> Task item A:
Decide whether each statement below agrees with the news report on the soldier's recovery. Answer yes or no for each one, and quote the words from the news report that decide it.
(i) The soldier spent 49 days in isolation.
(ii) The soldier has been authorized to return to duty.
(iii) The soldier visited Camp Walker on Feb. 24.
> Task item B: Extend the news report on the soldier's recovery, starting after its final sentence.

The first U.S. service member to test positive for the novel coronavirus on Feb. 26 has been declared virus-free by military medical doctors after spending 49 days in isolation, according to U.S. officials in South Korea, where the soldier is stationed.
The American was cleared from isolation after having no symptoms for a full week, being fever-free without the use of medications and successfully passing two consecutive COVID-19 tests with negative results at least 24 hours apart, according to a U.S. Forces Korea statement on Thursday.
The soldier was previously identified as a 23-year-old male stationed at Camp Carroll, about 15 miles from the city of Daegu. Prior to testing positive, the soldier visited nearby Camp Walker on Feb. 24. He had also been on Camp Carroll between Feb. 21-25.
The soldier is now out of isolation and has returned to his off-base residence outside Camp Carroll. The soldier’s chain of command has not authorized him to return to duty yet, however, U.S. Forces Korea said.

Page images and extracted text
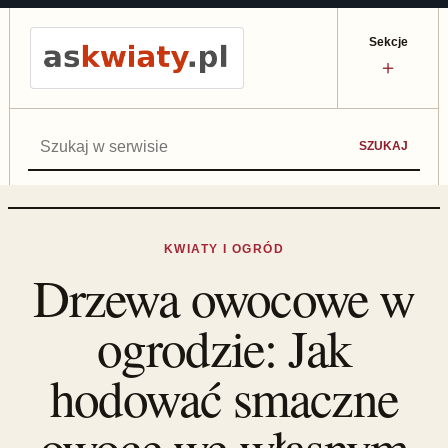
Sekcje
＋
Szukaj:
SZUKAJ
KWIATY I OGRÓD
Drzewa owocowe w
ogrodzie: Jak
hodować smaczne
owoce we własnym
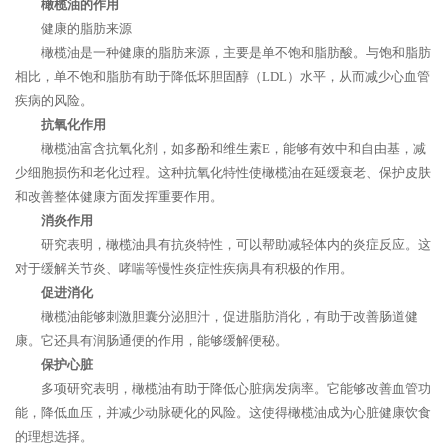
橄榄油的作用
健康的脂肪来源
橄榄油是一种健康的脂肪来源，主要是单不饱和脂肪酸。与饱和脂肪
相比，单不饱和脂肪有助于降低坏胆固醇（LDL）水平，从而减少心血管
疾病的风险。
抗氧化作用
橄榄油富含抗氧化剂，如多酚和维生素E，能够有效中和自由基，减
少细胞损伤和老化过程。这种抗氧化特性使橄榄油在延缓衰老、保护皮肤
和改善整体健康方面发挥重要作用。
消炎作用
研究表明，橄榄油具有抗炎特性，可以帮助减轻体内的炎症反应。这
对于缓解关节炎、哮喘等慢性炎症性疾病具有积极的作用。
促进消化
橄榄油能够刺激胆囊分泌胆汁，促进脂肪消化，有助于改善肠道健
康。它还具有润肠通便的作用，能够缓解便秘。
保护心脏
多项研究表明，橄榄油有助于降低心脏病发病率。它能够改善血管功
能，降低血压，并减少动脉硬化的风险。这使得橄榄油成为心脏健康饮食
的理想选择。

> Written answer A:
(i) Yes: "after spending 49 days in isolation"
(ii) No: "The soldier’s chain of command has not authorized him to return to duty yet"
(iii) Yes: "the soldier visited nearby Camp Walker on Feb. 24"

> Written answer B:
The service member, who is 23-years-old and is stationed at Camp Carroll near Daegu, visited Camp Carroll between Feb. 21-25, and neighboring Camp Walker on Feb. 24.
Ten more American dependents and Korean nationals working for U.S. Forces Korea have also been declared COVID-19 virus-free since March 15. Only two active duty service members have tested positive for COVID-19 on the Korean peninsula so far.
An off-limits order for the city of Daegu was lifted Wednesday. The urban area is no longer considered a hot spot for the virus, according to a Twitter announcement by U.S. Forces Korea.
South Korea has been praised for its ability to contain the new coronavirus by instituting drive-through test sites, temperature checks and sanitation measures early on in the pandemic. After reaching a peak of about 900 new COVID-19 cases per day in late February, the rates have now dropped to roughly 22 per day this week.
U.S. Forces Korea has also been largely praised for its aggressive handling of the pandemic, which mirrored the efforts of South Korean officials. U.S. and Korean troops were frequently photographed during joint disinfecting operations, gearing up with one another to sanitize public areas in Daegu during the peak of the virus’ spread.
The Pentagon’s latest tally reported more than 5,000 total COVID-19 cases among personnel, about 2,800 of which are service members. Of those, 85 were hospitalized as of Wednesday and about 446 have recovered.